-- Problem details --
Continue the mailing-list message about putting binary wheels on PyPI from where it stops.

-- Text passage --
[Numpy-discussion] 1.8.1rc1 on sourceforge.

Matthew Brett matthew.brett at gmail.com
Thu Mar 6 16:14:25 EST 2014


Hi,

On Thu, Mar 6, 2014 at 12:36 PM, Chris Barker <chris.barker at noaa.gov> wrote:
> On Thu, Mar 6, 2014 at 11:38 AM, Matthew Brett <matthew.brett at gmail.com>
> wrote:
>>
>> pypi is accepting wheels:
>>
>> http://pythonwheels.com/
>> https://pypi.python.org/pypi/pyzmq/14.0.1
>>
>> Chris B - any comments here?
>
>
> It's my understanding that pypi accepts wheels built for the python.org
> releases -- and pip should be able to get the right ones in that case.
>
>  As far as I know, it's up to the project managers to decide what to put up
> there.
>
> Also, I _think_ that macports, homebrew, and hopefully the Apple builds,
> won't match to the python.org names, so people won't accidentally get a
> mis-matched binary wheel.

-- Data extract --
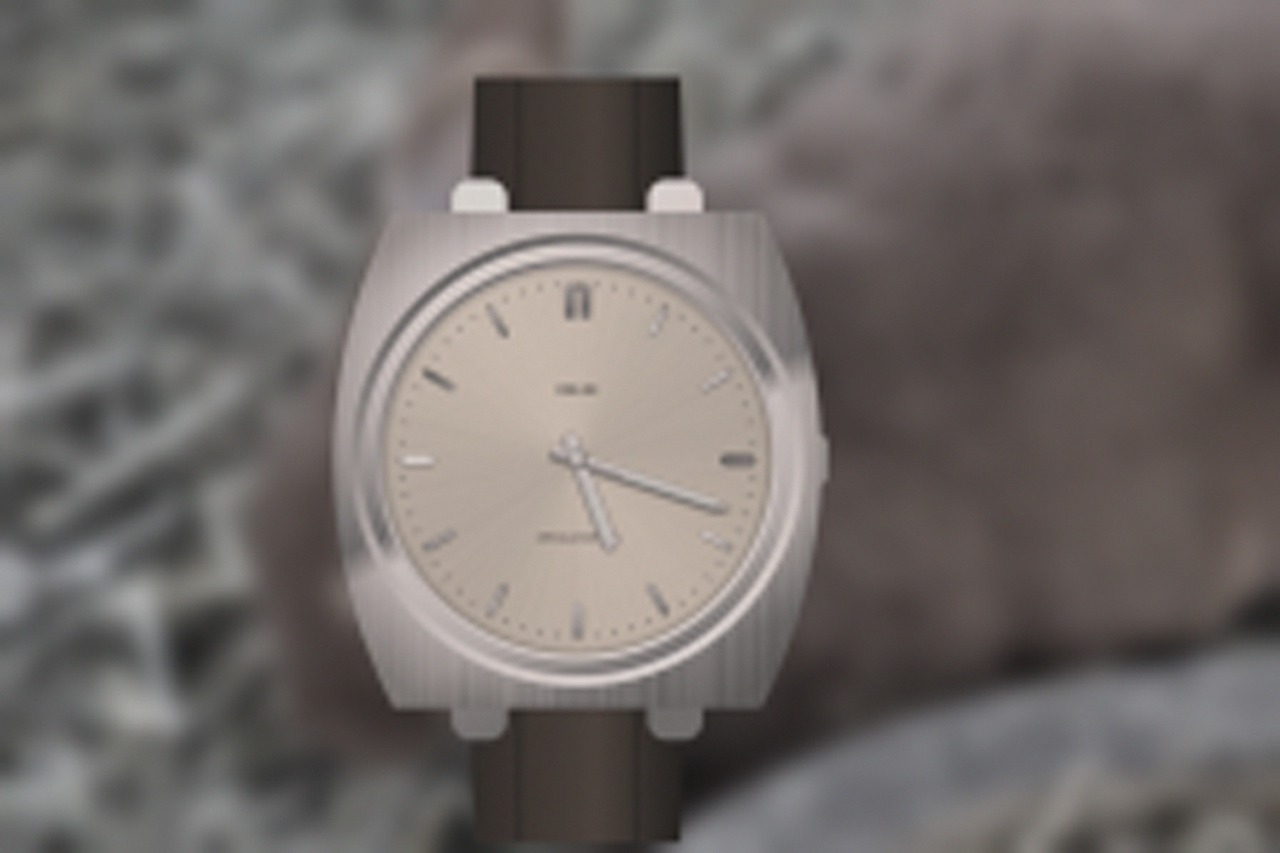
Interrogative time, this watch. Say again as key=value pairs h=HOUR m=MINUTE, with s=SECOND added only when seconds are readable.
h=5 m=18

--

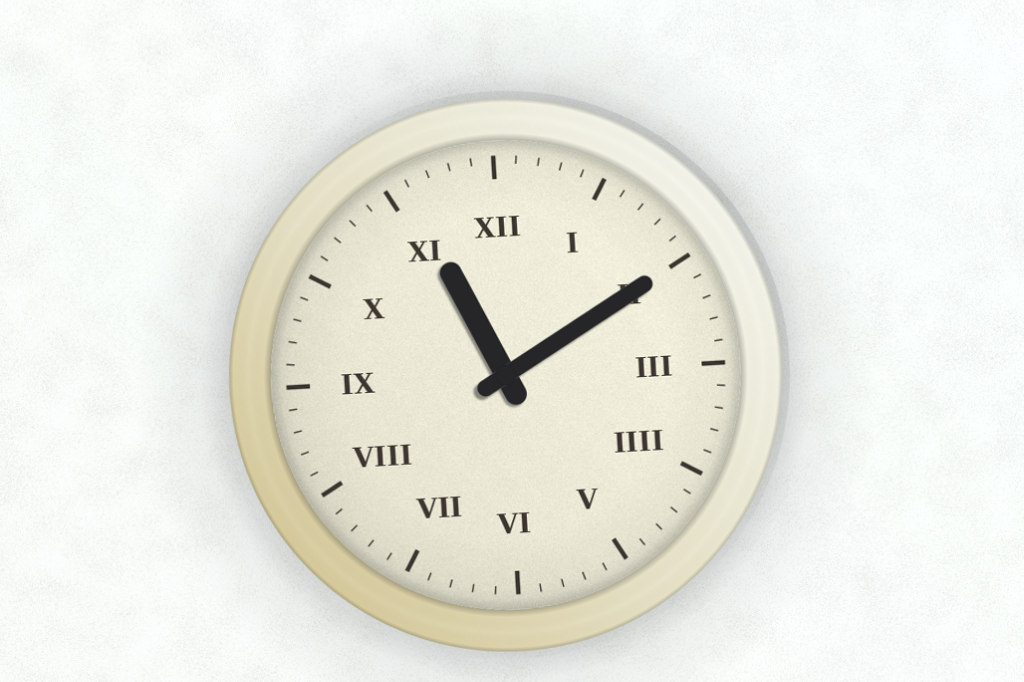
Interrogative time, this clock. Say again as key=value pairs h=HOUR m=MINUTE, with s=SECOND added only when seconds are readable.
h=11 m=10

-- Task answer --
I believe that the wheels built against python.org python will in any
case work with system python.

I've just tested the wheel I built [1] on a 10.7 machine in a system
python virtualenv - all tests pass.

In any case, unless we do something extra, the built wheel won't
install into system python by default, because the wheel name can't
match the name system python expects. Here I tested the situation I'd
expect when the wheel is on pypi, by downloading the wheel to the
current directory of a 10.7 machine and:

pip install --pre --find-links . numpy

pip doesn't accept the wheel and starts a source install.  This is
because of the platform tag [2].  System python expects a platform tag
that matches the result of `distutils.util.get_platform()`.  The
python.org builds always have `10_6_intel` for this.  On a 10.7
machine:

$ /Library/Frameworks/Python.framework/Versions/2.7/bin/python -c
"import distutils.util; print(distutils.util.get_platform())"
macosx-10.6-intel

$ /Library/Frameworks/Python.framework/Versions/3.3/bin/python3 -c
"import distutils.util; print(distutils.util.get_platform())"
macosx-10.6-intel

System python has the actual OSX version.  On 10.7 again:

$ /usr/bin/python -c "import distutils.util;
print(distutils.util.get_platform())"
macosx-10.7-intel

On 10.9:

$ /usr/bin/python -c "import distutils.util;
print(distutils.util.get_platform())"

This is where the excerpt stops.